#### [EXERCISE REQUIREMENTS]
A faithful copy of the entries is needed, one that leaves out the pictures.

#### [INPUT RECORDS]
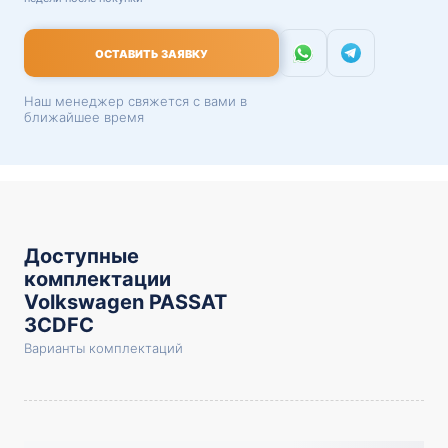
ОСТАВИТЬ ЗАЯВКУ
Наш менеджер свяжется с вами в
ближайшее время
Доступные
комплектации
Volkswagen PASSAT
3CDFC
Варианты комплектаций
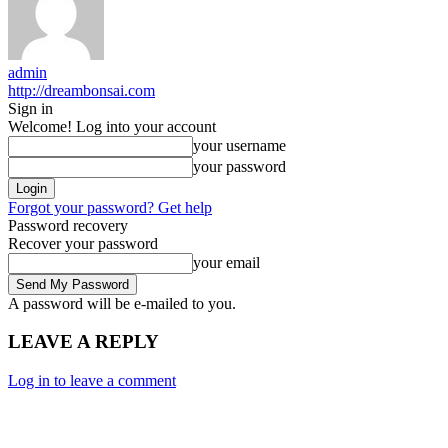
admin
http://dreambonsai.com
Sign in
Welcome! Log into your account
your username
your password
Forgot your password? Get help
Password recovery
Recover your password
your email
A password will be e-mailed to you.
LEAVE A REPLY
Log in to leave a comment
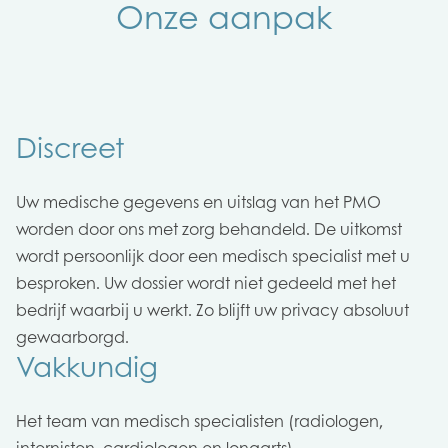
Onze aanpak
Discreet
Uw medische gegevens en uitslag van het PMO
worden door ons met zorg behandeld. De uitkomst
wordt persoonlijk door een medisch specialist met u
besproken. Uw dossier wordt niet gedeeld met het
bedrijf waarbij u werkt. Zo blijft uw privacy absoluut
gewaarborgd.
Vakkundig
Het team van medisch specialisten (radiologen,
internisten, cardiologen en longarts),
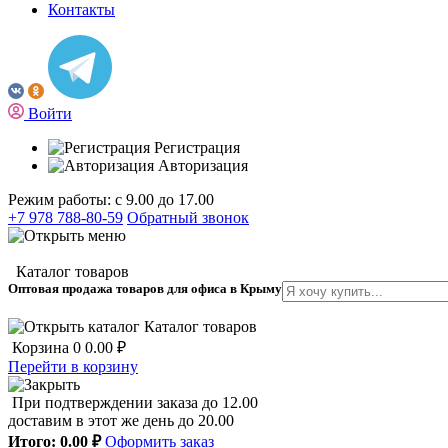
Контакты
Войти
Регистрация
Авторизация
Режим работы: с 9.00 до 17.00
+7 978 788-80-59
Обратный звонок
Каталог товаров
Оптовая продажа товаров для офиса в Крыму
Каталог товаров
Корзина
0
0.00 ₽
Перейти в корзину
При подтверждении заказа до 12.00
доставим в этот же день до 20.00
Итого:
0.00 ₽
Оформить заказ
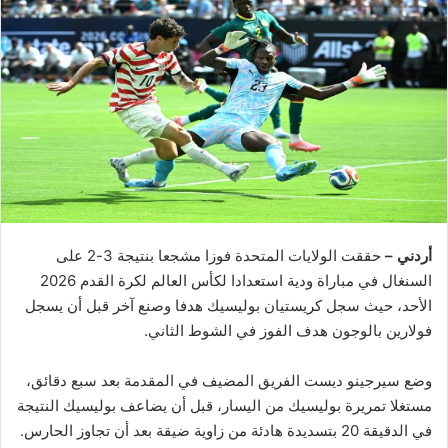
أردني –
حققت الولايات المتحدة فوزا مشجعا بنتيجة 3-2 على
السنغال في مباراة ودية استعدادا لكأس العالم لكرة القدم 2026
الأحد، حيث سجل كريستيان بوليسيك هدفا وصنع آخر قبل أن يسجل
فولارين بالوجون هدف الفوز في الشوط الثاني.
وضع سيرجينو ديست الفريق المضيف في المقدمة بعد سبع دقائق،
مستغلا تمريرة بوليسيك من اليسار، قبل أن يضاعف بوليسيك النتيجة
في الدقيقة 20 بتسديدة هادئة من زاوية ضيقة بعد أن تجاوز الحارس.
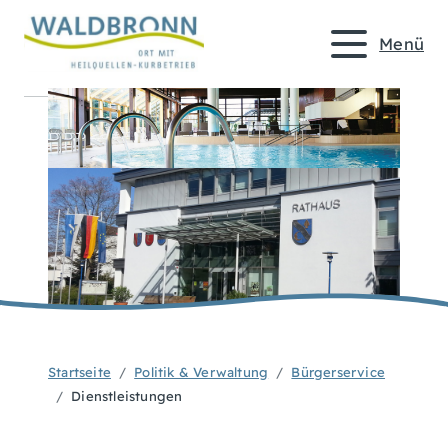
Menü
Startseite
Politik & Verwaltung
Bürgerservice
Dienstleistungen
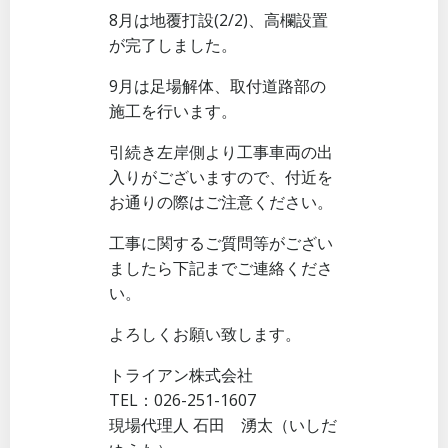
8月は地覆打設(2/2)、高欄設置
が完了しました。
9月は足場解体、取付道路部の
施工を行います。
引続き左岸側より工事車両の出
入りがございますので、付近を
お通りの際はご注意ください。
工事に関するご質問等がござい
ましたら下記までご連絡くださ
い。
よろしくお願い致します。
トライアン株式会社
TEL：026-251-1607
現場代理人 石田 湧太（いしだ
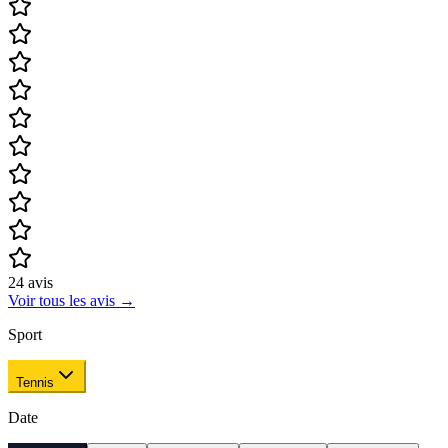
24
avis
Voir tous les avis
→
Sport
Tennis
Date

#### [RESULT OF THE TASK]
ОСТАВИТЬ ЗАЯВКУ
Наш менеджер свяжется с вами в
ближайшее время
Доступные
комплектации
Volkswagen PASSAT
3CDFC
Варианты комплектаций
admin
http://dreambonsai.com
Sign in
Welcome! Log into your account
your username
your password
Forgot your password? Get help
Password recovery
Recover your password
your email
A password will be e-mailed to you.
LEAVE A REPLY
Log in to leave a comment
Onze aanpak
Discreet
Uw medische gegevens en uitslag van het PMO
worden door ons met zorg behandeld. De uitkomst
wordt persoonlijk door een medisch specialist met u
besproken. Uw dossier wordt niet gedeeld met het
bedrijf waarbij u werkt. Zo blijft uw privacy absoluut
gewaarborgd.
Vakkundig
Het team van medisch specialisten (radiologen,
internisten, cardiologen en longarts),
Контакты
Войти
Регистрация
Авторизация
Режим работы: с 9.00 до 17.00
+7 978 788-80-59
Обратный звонок
Каталог товаров
Оптовая продажа товаров для офиса в Крыму
Каталог товаров
Корзина
0
0.00 ₽
Перейти в корзину
При подтверждении заказа до 12.00
доставим в этот же день до 20.00
Итого:
0.00 ₽
Оформить заказ
أردني –
حققت الولايات المتحدة فوزا مشجعا بنتيجة 3-2 على
السنغال في مباراة ودية استعدادا لكأس العالم لكرة القدم 2026
الأحد، حيث سجل كريستيان بوليسيك هدفا وصنع آخر قبل أن يسجل
فولارين بالوجون هدف الفوز في الشوط الثاني.
وضع سيرجينو ديست الفريق المضيف في المقدمة بعد سبع دقائق،
مستغلا تمريرة بوليسيك من اليسار، قبل أن يضاعف بوليسيك النتيجة
في الدقيقة 20 بتسديدة هادئة من زاوية ضيقة بعد أن تجاوز الحارس.
Menü
Startseite
Politik & Verwaltung
Bürgerservice
Dienstleistungen
8月は地覆打設(2/2)、高欄設置
が完了しました。
9月は足場解体、取付道路部の
施工を行います。
引続き左岸側より工事車両の出
入りがございますので、付近を
お通りの際はご注意ください。
工事に関するご質問等がござい
ましたら下記までご連絡くださ
い。
よろしくお願い致します。
トライアン株式会社
TEL：026-251-1607
現場代理人 石田 湧太（いしだ
24
avis
Voir tous les avis
→
Sport
Tennis
Date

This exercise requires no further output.